The response must contain every line of the records that follow, duplicated exactly.

═══ Provided data

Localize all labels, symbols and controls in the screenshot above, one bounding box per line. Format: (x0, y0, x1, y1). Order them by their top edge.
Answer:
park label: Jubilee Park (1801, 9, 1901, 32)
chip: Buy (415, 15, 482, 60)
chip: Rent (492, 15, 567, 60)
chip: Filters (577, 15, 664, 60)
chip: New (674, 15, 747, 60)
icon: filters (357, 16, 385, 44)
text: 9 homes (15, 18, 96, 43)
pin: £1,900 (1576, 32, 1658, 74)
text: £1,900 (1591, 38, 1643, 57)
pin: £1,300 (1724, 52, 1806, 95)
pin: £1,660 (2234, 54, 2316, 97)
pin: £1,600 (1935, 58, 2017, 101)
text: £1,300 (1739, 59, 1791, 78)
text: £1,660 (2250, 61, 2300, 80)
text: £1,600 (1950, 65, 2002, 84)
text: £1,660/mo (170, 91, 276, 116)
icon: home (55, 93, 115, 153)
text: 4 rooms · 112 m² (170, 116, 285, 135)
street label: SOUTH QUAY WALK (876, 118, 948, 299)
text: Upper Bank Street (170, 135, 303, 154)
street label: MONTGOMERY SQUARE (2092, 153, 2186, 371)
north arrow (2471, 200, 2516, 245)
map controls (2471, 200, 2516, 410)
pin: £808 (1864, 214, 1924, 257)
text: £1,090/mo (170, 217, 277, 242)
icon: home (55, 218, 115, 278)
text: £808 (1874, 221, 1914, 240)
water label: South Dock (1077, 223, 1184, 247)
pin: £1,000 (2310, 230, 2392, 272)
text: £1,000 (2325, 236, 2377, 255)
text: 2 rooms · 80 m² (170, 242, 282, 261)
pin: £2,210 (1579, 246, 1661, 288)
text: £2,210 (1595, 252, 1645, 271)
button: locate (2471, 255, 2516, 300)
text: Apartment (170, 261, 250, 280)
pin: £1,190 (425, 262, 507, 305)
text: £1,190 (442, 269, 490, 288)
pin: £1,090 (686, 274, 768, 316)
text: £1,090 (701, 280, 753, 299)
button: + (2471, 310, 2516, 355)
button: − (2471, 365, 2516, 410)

══════

**Answer below:**
Localize all labels, symbols and controls in the screenshot above, one bounding box per line. Format: (x0, y0, x1, y1). Order them by their top edge.
Answer:
park label: Jubilee Park (1801, 9, 1901, 32)
chip: Buy (415, 15, 482, 60)
chip: Rent (492, 15, 567, 60)
chip: Filters (577, 15, 664, 60)
chip: New (674, 15, 747, 60)
icon: filters (357, 16, 385, 44)
text: 9 homes (15, 18, 96, 43)
pin: £1,900 (1576, 32, 1658, 74)
text: £1,900 (1591, 38, 1643, 57)
pin: £1,300 (1724, 52, 1806, 95)
pin: £1,660 (2234, 54, 2316, 97)
pin: £1,600 (1935, 58, 2017, 101)
text: £1,300 (1739, 59, 1791, 78)
text: £1,660 (2250, 61, 2300, 80)
text: £1,600 (1950, 65, 2002, 84)
text: £1,660/mo (170, 91, 276, 116)
icon: home (55, 93, 115, 153)
text: 4 rooms · 112 m² (170, 116, 285, 135)
street label: SOUTH QUAY WALK (876, 118, 948, 299)
text: Upper Bank Street (170, 135, 303, 154)
street label: MONTGOMERY SQUARE (2092, 153, 2186, 371)
north arrow (2471, 200, 2516, 245)
map controls (2471, 200, 2516, 410)
pin: £808 (1864, 214, 1924, 257)
text: £1,090/mo (170, 217, 277, 242)
icon: home (55, 218, 115, 278)
text: £808 (1874, 221, 1914, 240)
water label: South Dock (1077, 223, 1184, 247)
pin: £1,000 (2310, 230, 2392, 272)
text: £1,000 (2325, 236, 2377, 255)
text: 2 rooms · 80 m² (170, 242, 282, 261)
pin: £2,210 (1579, 246, 1661, 288)
text: £2,210 (1595, 252, 1645, 271)
button: locate (2471, 255, 2516, 300)
text: Apartment (170, 261, 250, 280)
pin: £1,190 (425, 262, 507, 305)
text: £1,190 (442, 269, 490, 288)
pin: £1,090 (686, 274, 768, 316)
text: £1,090 (701, 280, 753, 299)
button: + (2471, 310, 2516, 355)
button: − (2471, 365, 2516, 410)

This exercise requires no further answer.